Ville la plus peuplée de Cisjordanie avec 170 000 habitants, Hébron est aussi le poumon de l’économie palestinienne, et son développement continu fait partie intégrante de la viabilité d’un futur État palestinien, a précisé le haut fonctionnaire.
« En traversant le centre-ville, on constate un spectacle de désolation: des rues barricadées et coupées, des logements désertés et l’absence d’activités, ou encore des gens retranchés derrière des barrières métalliques et des tourniquets. » C’est pourquoi, il envisage, a-t-il dit, de se rendre à nouveau très prochainement sur place pour discuter avec le gouverneur et le maire des programmes à mettre en place pour appuyer le redressement d’Hébron et y relancer le dialogue intercommunautaire.
En effet, les mesures de sécurité seront insuffisantes à elles seules pour parvenir à une désescalade, que ce soit à Hébron, Jérusalem ou ailleurs, a insisté le Coordonnateur spécial, pour qui toutes les parties doivent redoubler d’efforts pour mettre fin à la rhétorique incendiaire « qui glorifie le meurtre des juifs » et celle qui présente « tous les Palestiniens comme des terroristes ». « J’appelle les dirigeants politiques, communautaires et religieux de tout bord à s’opposer à la terreur et à toutes les formes de violence », a-t-il dit.

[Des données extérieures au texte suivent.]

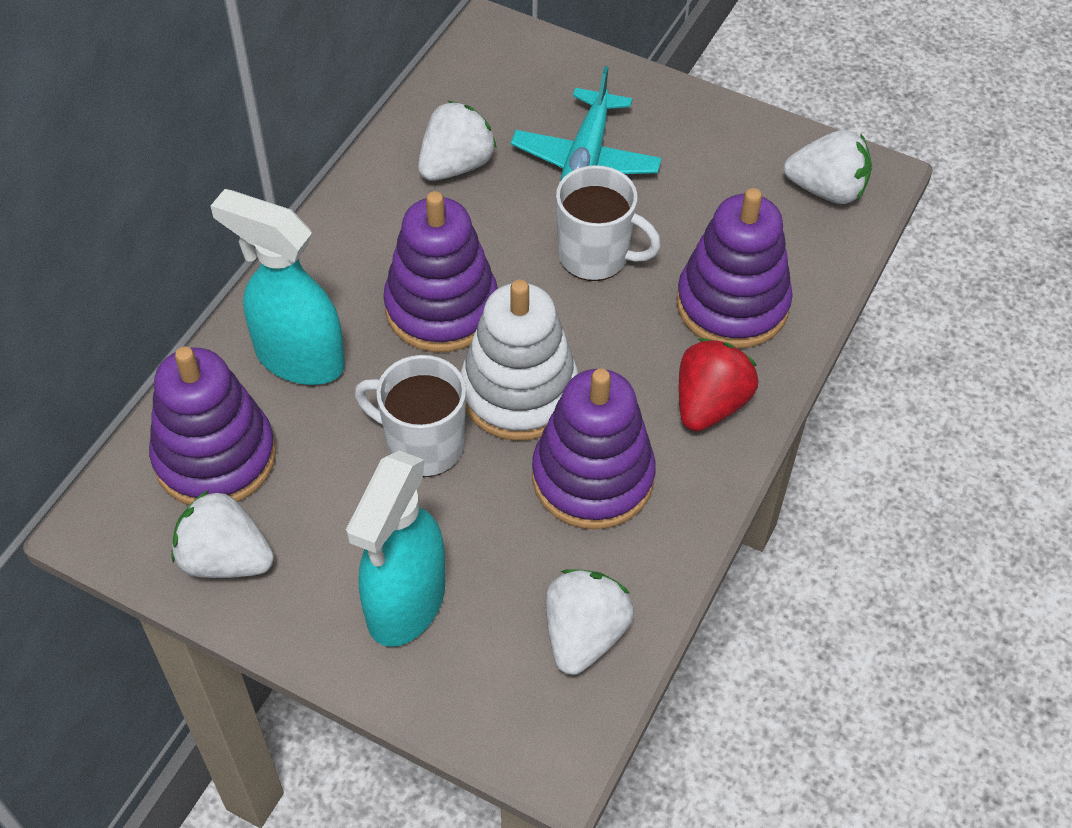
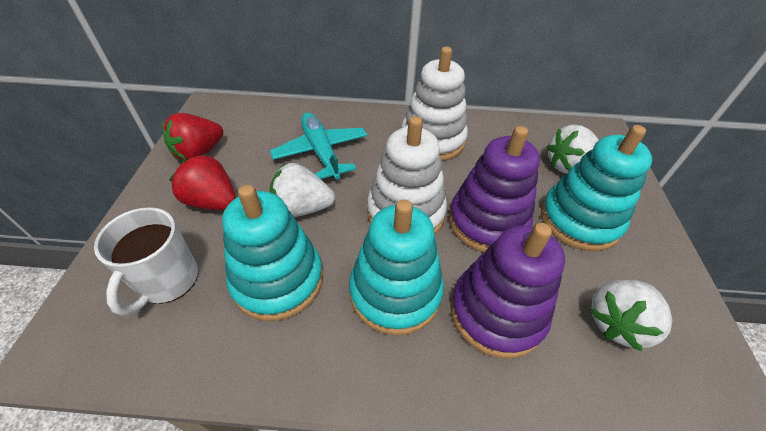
purple stacking toy: [149,347,276,505] [383,191,498,352] [532,368,656,529] [676,188,793,348] = 4 -> [449,126,540,252] [450,223,565,359] = 2
red strawberry: [679,338,759,432] = 1 -> [162,113,223,161] [170,154,236,210] = 2
turquoise spray bottle: [211,189,345,385] [346,451,445,647] = 2 -> none = 0
turquoise stacking toy: none = 0 -> [222,185,323,321] [349,199,444,335] [541,125,652,251] = 3
white mug: [355,355,466,477] [556,165,661,281] = 2 -> [94,207,198,316] = 1
white stacking toy: [461,280,579,441] = 1 -> [367,116,447,234] [401,47,468,161] = 2
white strawberry: [171,490,274,578] [418,101,497,181] [546,569,634,675] [784,130,872,204] = 4 -> [269,163,335,217] [546,125,599,174] [590,280,672,351] = 3

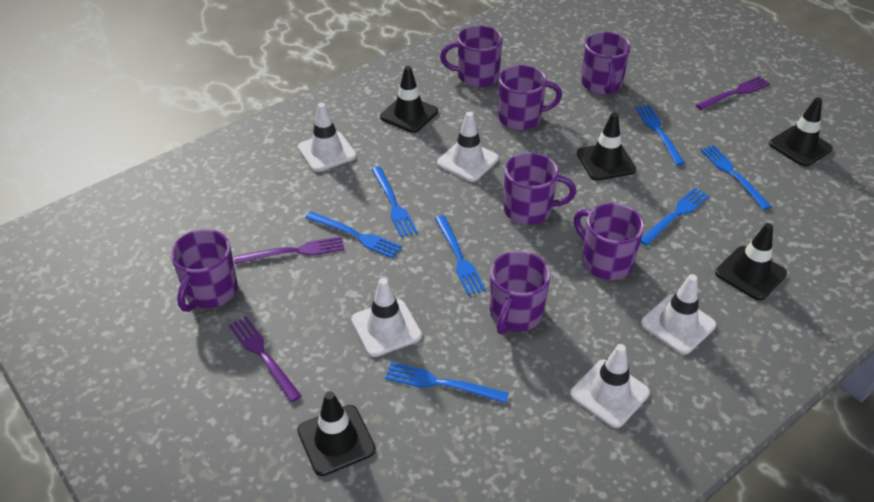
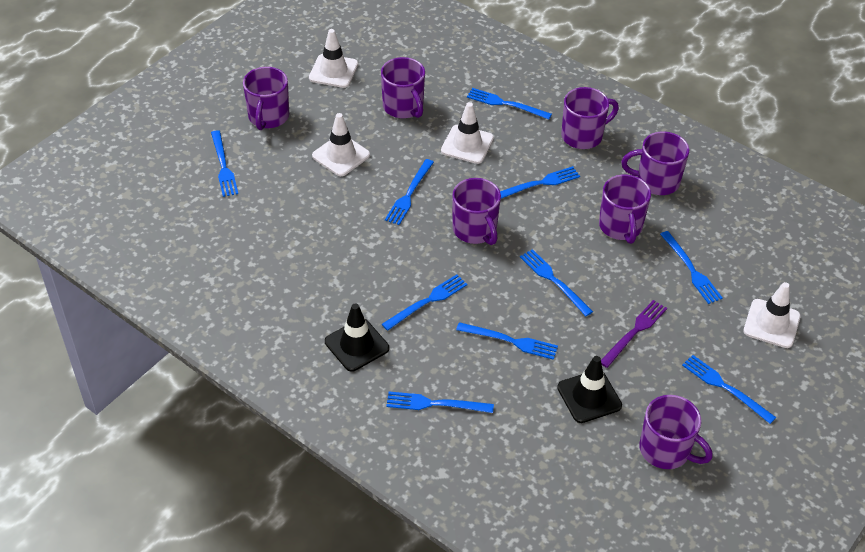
black traffic cone: [297,391,376,476] [380,66,438,133] [577,112,636,181] [715,223,787,301] [769,97,833,167] = 5 -> [325,304,389,372] [557,356,622,423] = 2
blue fork: [305,211,402,258] [371,167,418,237] [385,362,509,403] [435,215,486,295] [635,105,685,165] [640,188,709,246] [701,145,772,210] = 7 -> [211,130,238,197] [382,274,467,331] [385,159,434,225] [386,391,494,413] [456,322,558,360] [467,88,552,119] [500,166,580,199] [520,249,593,316] [660,231,723,304] [682,355,776,424] = 10
purple fork: [229,316,302,402] [234,236,344,264] [696,76,770,110] = 3 -> [601,300,667,368] = 1
white traffic cone: [298,103,356,172] [351,278,422,357] [437,112,499,182] [570,344,650,428] [641,274,716,355] = 5 -> [309,29,358,88] [312,113,370,176] [441,102,494,164] [743,282,801,348] = 4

Parmi les autres mesures à prendre, M. Mladenov a souligné qu’il était important de donner effet aux accords conclus sur le maintien du statu quo sur l’esplanade des Mosquées et le mont du Temple. Il faudrait lutter contre l’impunité apparente qui entoure les violences perpétrées par des colons contre des Palestiniens.

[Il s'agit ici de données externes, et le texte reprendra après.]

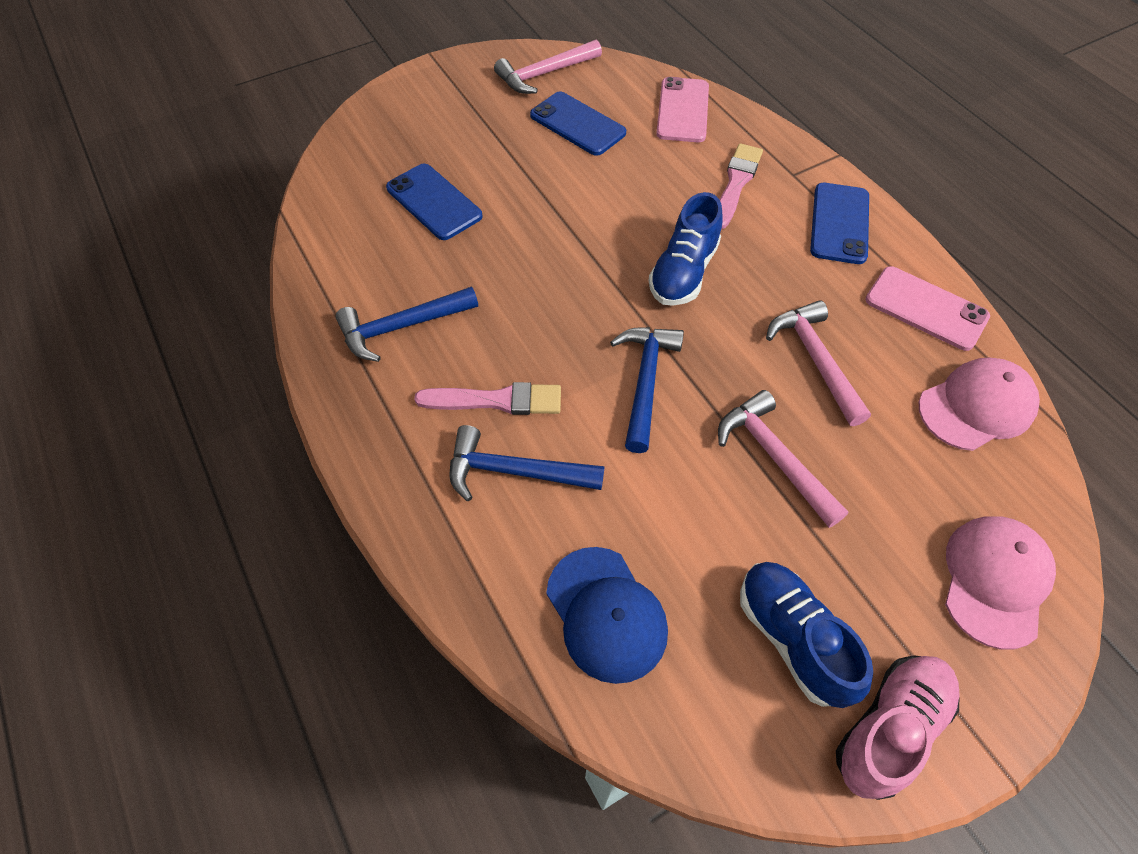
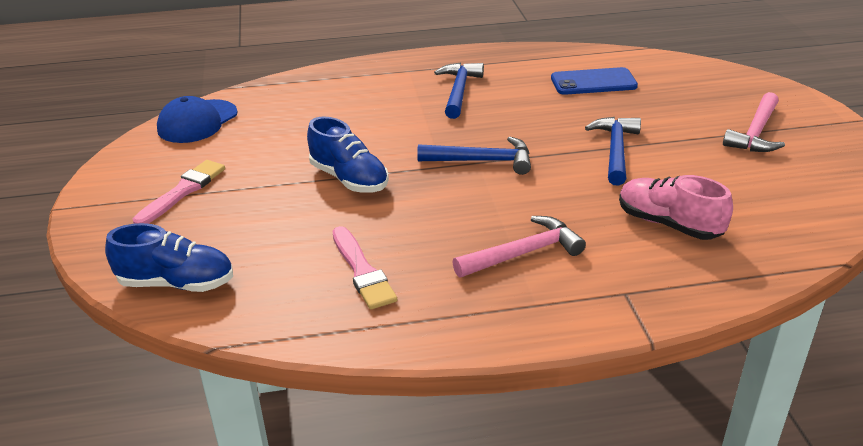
blue phone: [386,164,483,240] [530,92,626,156] [810,183,869,264] = 3 -> [551,67,638,95] = 1
pink cap: [919,358,1040,451] [945,516,1056,650] = 2 -> none = 0
pink hammer: [494,39,602,94] [718,390,848,528] [766,300,871,426] = 3 -> [453,216,586,277] [723,92,785,152] = 2
pink phone: [656,77,709,142] [865,266,990,351] = 2 -> none = 0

À cet égard, il s’est dit préoccupé par l’émergence d’une « colonisation » en Cisjordanie occupée, en dénonçant la décision, rendue publique hier, d’accorder des permis de construire pour 436 logements supplémentaires dans la colonie de Ramat Shlomo, « la première annonce de ce type depuis plus d’un an ».
Le Coordonnateur spécial a, enfin, demandé à Israël et la Palestine de prendre des mesures pour renforcer leur coordination en matière de sécurité. Il a également plaidé pour que les Forces de défense israéliennes fassent preuve de retenue en recourant à des armes létales.

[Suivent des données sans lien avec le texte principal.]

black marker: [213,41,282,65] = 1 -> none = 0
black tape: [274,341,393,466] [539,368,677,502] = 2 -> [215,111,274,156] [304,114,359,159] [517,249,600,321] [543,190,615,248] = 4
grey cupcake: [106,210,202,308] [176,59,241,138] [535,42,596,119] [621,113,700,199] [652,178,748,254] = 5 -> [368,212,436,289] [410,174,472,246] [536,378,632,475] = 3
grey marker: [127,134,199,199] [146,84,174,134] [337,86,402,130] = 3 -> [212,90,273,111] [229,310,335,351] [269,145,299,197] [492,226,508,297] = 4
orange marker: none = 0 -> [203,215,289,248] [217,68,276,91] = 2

Au cours du mois écoulé, la situation à Gaza est restée relativement calme, a relevé M. Mladenov, qui a toutefois fait état de trois pertes civiles et de sept tirs de roquettes en direction du territoire israélien. Il a appelé toutes les factions présentes à Gaza à ne pas se livrer à des activités qui risquent de compromettre la stabilité et le redressement, alors que le Mécanisme de reconstruction continue de fonctionner efficacement.
Évoquant ensuite la situation en Syrie, le Coordonnateur spécial a déploré l’impact dévastateur du conflit dans ce pays sur sa population civile. Il s’est néanmoins déclaré encouragé de constater que la communauté internationale avait réaffirmé son engagement à Vienne en faveur d’une solution politique qui serait basée sur le Communiqué de Genève de 2012.
Au Golan syrien, la situation reste émaillée d’affrontements entre forces gouvernementales et groupes armés, auxquels s’ajoutent parfois des ripostes des Forces de défense israéliennes, a indiqué M. Mladenov. Ces incidents risquent de remettre en question le cessez-le-feu entre Israël et la Syrie, a prévenu le Coordonnateur spécial.